(PASSAGE SHOWN):
______________________________
I was on Slideshare and saw an area called 'Promoted Members' or something like that. And my initial thought was 'Whoa, that's a good idea!', then I immediately realized that it was the same thing as the Twitter users being featured.

But for me, I view Slideshare as being a place where speakers share their decks because they want more exposure and speaking business. I don't see it as a personal communications channel/platform, like I do with Twitter. I think that's why to me, the featured users on one site seems like a great idea, while on the other it kinda makes me wrinkle my nose.

Which I guess is my personal hangup ;) If it's ok for one site, it should be ok for all. I'm still not completely in love with the idea of Twitter users trying to buy followers, but I'm not as against it as I once was.

Thanks guys for helping me with this, y'all are the best ;)

KaryD said...

Great discussion happening, here.

As you know, Mack, I tend to err on being a Twitter purist when it comes to paying for followers, auto following, sponsored tweets, etc.
______________________________
Stored data entries

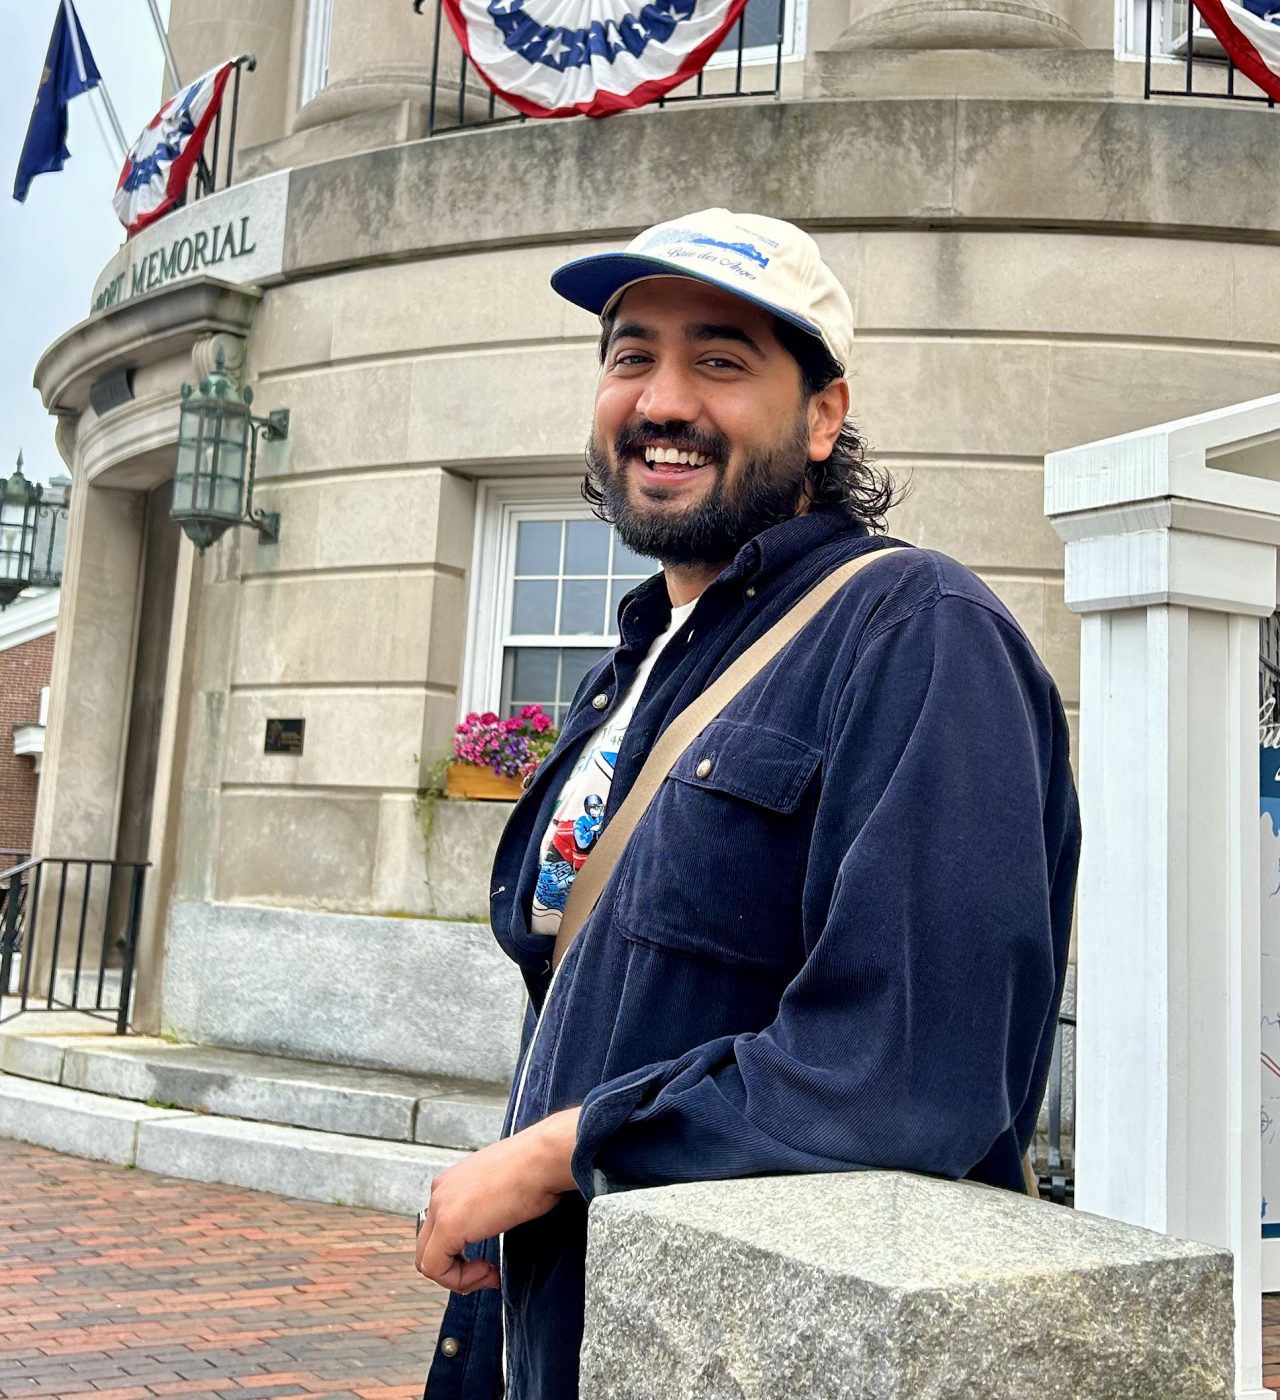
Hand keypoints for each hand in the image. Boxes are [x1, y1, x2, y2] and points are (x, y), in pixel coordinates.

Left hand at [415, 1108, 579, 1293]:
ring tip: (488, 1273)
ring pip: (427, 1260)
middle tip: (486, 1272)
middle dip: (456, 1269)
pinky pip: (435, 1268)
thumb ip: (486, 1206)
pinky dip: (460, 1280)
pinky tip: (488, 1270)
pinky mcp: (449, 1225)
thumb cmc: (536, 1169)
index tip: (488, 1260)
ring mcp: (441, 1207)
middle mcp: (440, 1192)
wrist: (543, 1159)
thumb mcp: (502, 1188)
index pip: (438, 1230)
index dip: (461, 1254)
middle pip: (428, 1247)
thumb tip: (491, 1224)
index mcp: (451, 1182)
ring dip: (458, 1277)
______________________________
(TASK LIST):
a. Answer these questions using the passage on Slideshare and Twitter:
(i) What name does the writer recall for the area seen on Slideshare?
(ii) According to the writer, why do speakers share their decks on Slideshare?
(iii) What does KaryD say about paying for followers, auto following and sponsored tweets?
b. Carry on the passage on Slideshare and Twitter, starting after its final sentence.

(ANSWERS FOR THE EXERCISE):
a.
(i) 'Promoted Members', or something like that.
(ii) Because they want more exposure and speaking business.
(iii) KaryD tends to err on being a Twitter purist about them.

b.
That an advertisement the same as paying for followers? An ad still gives the potential new follower a choice to follow or not (although, perhaps influenced by a purchased ad.) This, however, doesn't seem as bad to me as someone who pays a service to automatically follow thousands of accounts in an attempt to get reciprocal follows.

HAVING SAID THAT, though, I do agree with you in that if someone is billing themselves as a "social media professional" and includes authenticity as one of their brand attributes, the paid ad makes me a little uneasy.

For a corporate account, music professional, conference, etc., though, I'd be more accepting of a paid advertisement promoting the existence of that account.

Double standard or good business practice? Not sure.

themaria said...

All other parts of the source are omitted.